[What to work on]: Only the pictures are to be dropped; return all other data below exactly.

[Given information]:

══════════

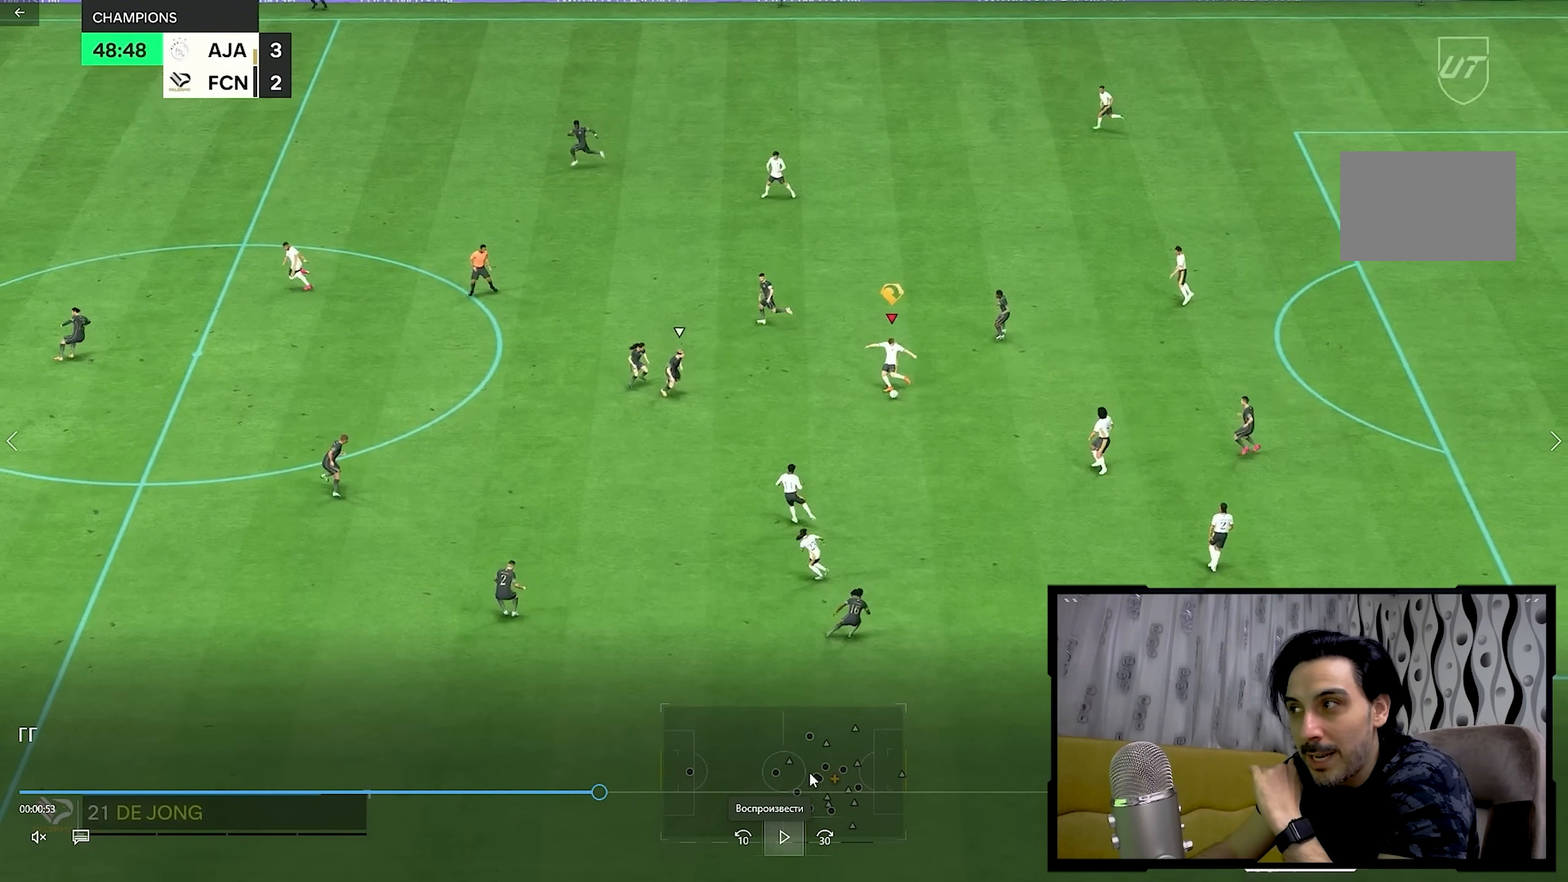
{"dt_ms": 500, "buttons": [], "left_stick": "left", "right_stick": "center", "events": []}
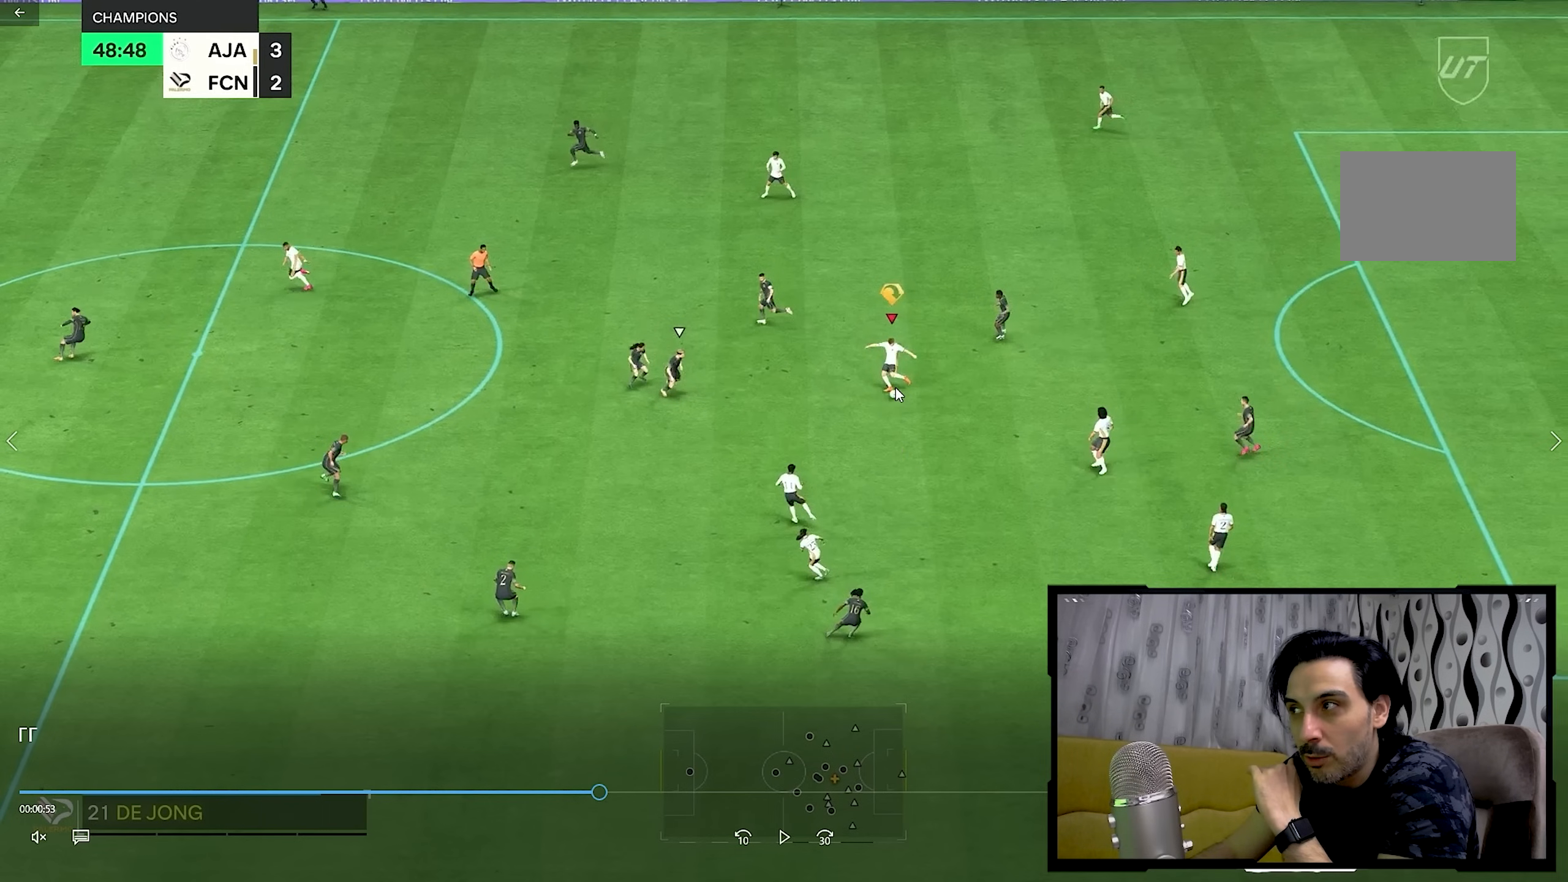
{"dt_ms": 500, "buttons": [], "left_stick": "left", "right_stick": "center", "events": []}
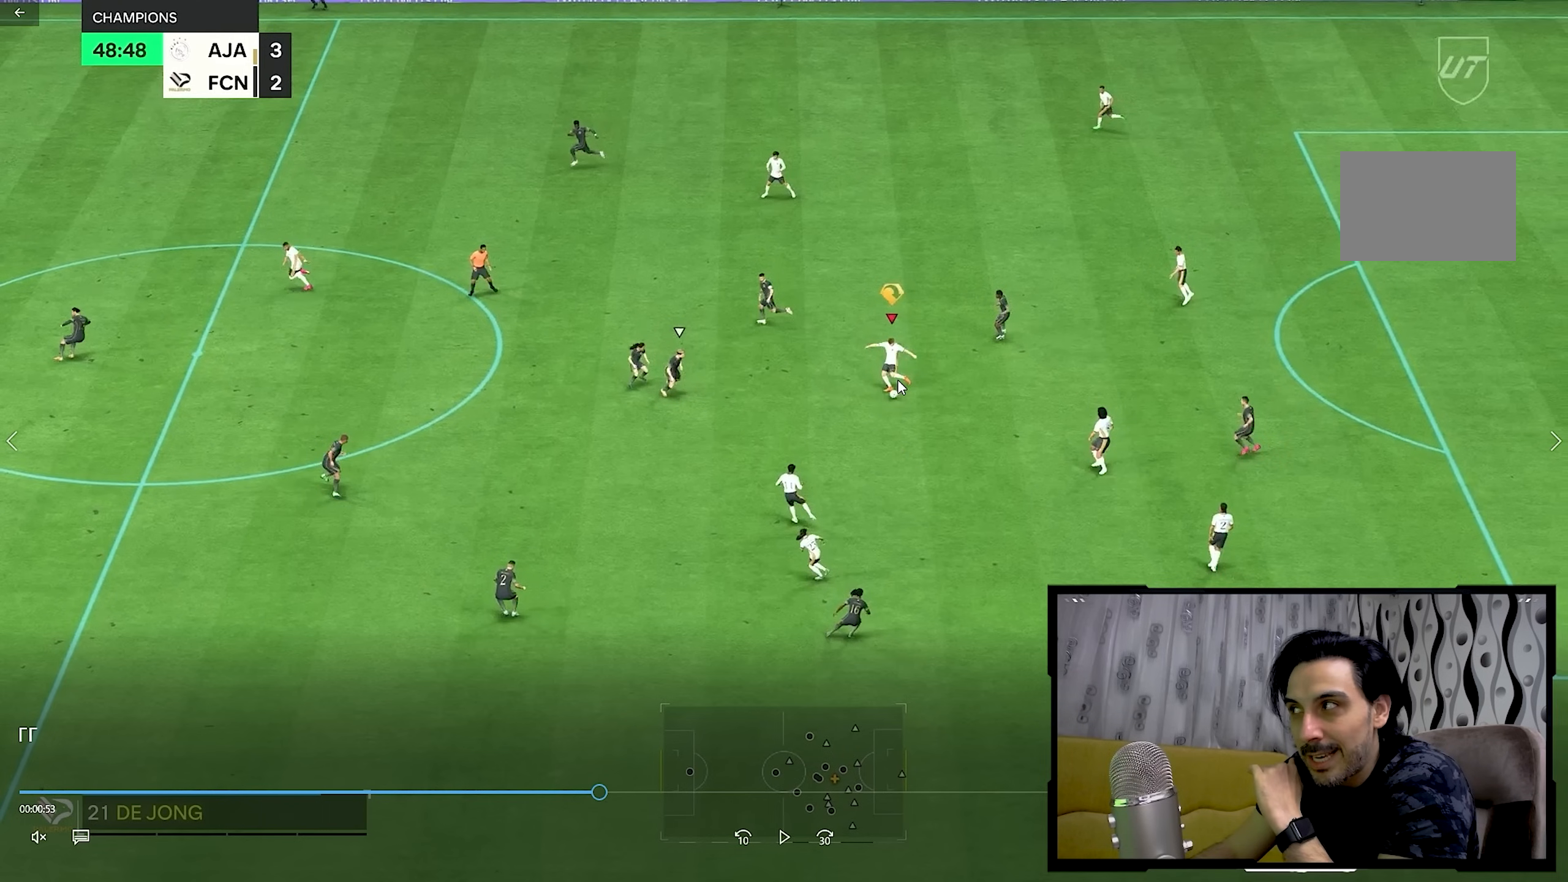
{"dt_ms": 500, "buttons": [], "left_stick": "left", "right_stick": "center", "events": []}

══════════

[Your response]:
{"dt_ms": 500, "buttons": [], "left_stick": "left", "right_stick": "center", "events": []}
{"dt_ms": 500, "buttons": [], "left_stick": "left", "right_stick": "center", "events": []}
{"dt_ms": 500, "buttons": [], "left_stick": "left", "right_stick": "center", "events": []}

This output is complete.